Conclusion and prospects
Crisis brings opportunity, and the time to act on mucormycosis is now. The rapid increase in mucormycosis infection and the associated fatality is alarming. The clinical symptoms are elusive and the use of conventional techniques for detection/diagnosis is time-consuming, insensitive, and unspecific (Skiada et al. 2018). Therefore, there is an urgent need for developing methods for rapid detection of mucormycosis and appropriate antifungal management. Currently, combining the culture-based method with molecular methods or advanced techniques such as MALDI-TOF, GC MS/MS, T2MR would significantly improve the diagnosis of mucormycosis.
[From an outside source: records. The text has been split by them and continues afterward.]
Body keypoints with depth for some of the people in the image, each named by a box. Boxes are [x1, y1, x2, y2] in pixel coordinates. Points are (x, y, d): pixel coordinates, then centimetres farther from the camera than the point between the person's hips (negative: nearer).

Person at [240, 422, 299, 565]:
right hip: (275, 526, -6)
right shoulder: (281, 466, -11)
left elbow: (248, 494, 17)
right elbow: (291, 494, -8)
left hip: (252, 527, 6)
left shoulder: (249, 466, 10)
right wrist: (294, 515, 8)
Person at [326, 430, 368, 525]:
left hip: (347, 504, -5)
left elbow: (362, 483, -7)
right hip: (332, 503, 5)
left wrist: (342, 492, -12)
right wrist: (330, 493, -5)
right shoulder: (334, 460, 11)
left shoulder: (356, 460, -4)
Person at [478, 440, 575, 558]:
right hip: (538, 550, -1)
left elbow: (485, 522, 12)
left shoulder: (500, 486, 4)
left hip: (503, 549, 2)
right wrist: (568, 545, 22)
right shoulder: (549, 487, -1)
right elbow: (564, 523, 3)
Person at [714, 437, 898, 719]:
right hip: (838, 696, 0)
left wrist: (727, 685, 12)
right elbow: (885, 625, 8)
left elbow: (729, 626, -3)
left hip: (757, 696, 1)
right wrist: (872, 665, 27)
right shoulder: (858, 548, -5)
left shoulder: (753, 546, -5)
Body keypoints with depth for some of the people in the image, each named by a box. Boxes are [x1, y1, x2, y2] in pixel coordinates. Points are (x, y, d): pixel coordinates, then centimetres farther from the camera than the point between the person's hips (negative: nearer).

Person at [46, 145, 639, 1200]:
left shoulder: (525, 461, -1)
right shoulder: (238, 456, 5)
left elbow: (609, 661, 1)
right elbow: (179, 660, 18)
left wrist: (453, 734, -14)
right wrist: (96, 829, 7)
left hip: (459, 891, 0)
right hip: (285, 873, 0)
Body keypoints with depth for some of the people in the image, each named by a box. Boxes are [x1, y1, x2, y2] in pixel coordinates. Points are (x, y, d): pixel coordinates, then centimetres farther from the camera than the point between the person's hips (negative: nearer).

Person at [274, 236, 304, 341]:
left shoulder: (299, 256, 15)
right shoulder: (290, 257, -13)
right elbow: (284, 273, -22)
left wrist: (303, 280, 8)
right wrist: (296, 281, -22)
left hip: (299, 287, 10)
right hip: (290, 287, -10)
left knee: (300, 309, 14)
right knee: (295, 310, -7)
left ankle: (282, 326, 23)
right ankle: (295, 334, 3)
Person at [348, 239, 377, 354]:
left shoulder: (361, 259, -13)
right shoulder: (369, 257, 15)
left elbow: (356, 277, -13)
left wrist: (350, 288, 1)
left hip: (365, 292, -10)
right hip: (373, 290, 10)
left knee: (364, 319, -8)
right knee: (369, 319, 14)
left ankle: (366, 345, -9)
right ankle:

Further, the emerging biosensor platforms could be developed by combining specific molecular biomarkers or species-specific recognition elements to address the rapid detection challenge of mucormycosis. Also, advancement in microchip-based or implantable biosensors for continuous monitoring of fungal analytes during treatment would be crucial to highlight the critical points during therapeutic intervention. For effective management of CAM, antifungal agents with iron chelators could be used. Moreover, the use of probiotics could be beneficial in tackling mucormycosis/CAM and achieving immune homeostasis.
Declarations
Conflict of interest
The authors declare no conflict of interest.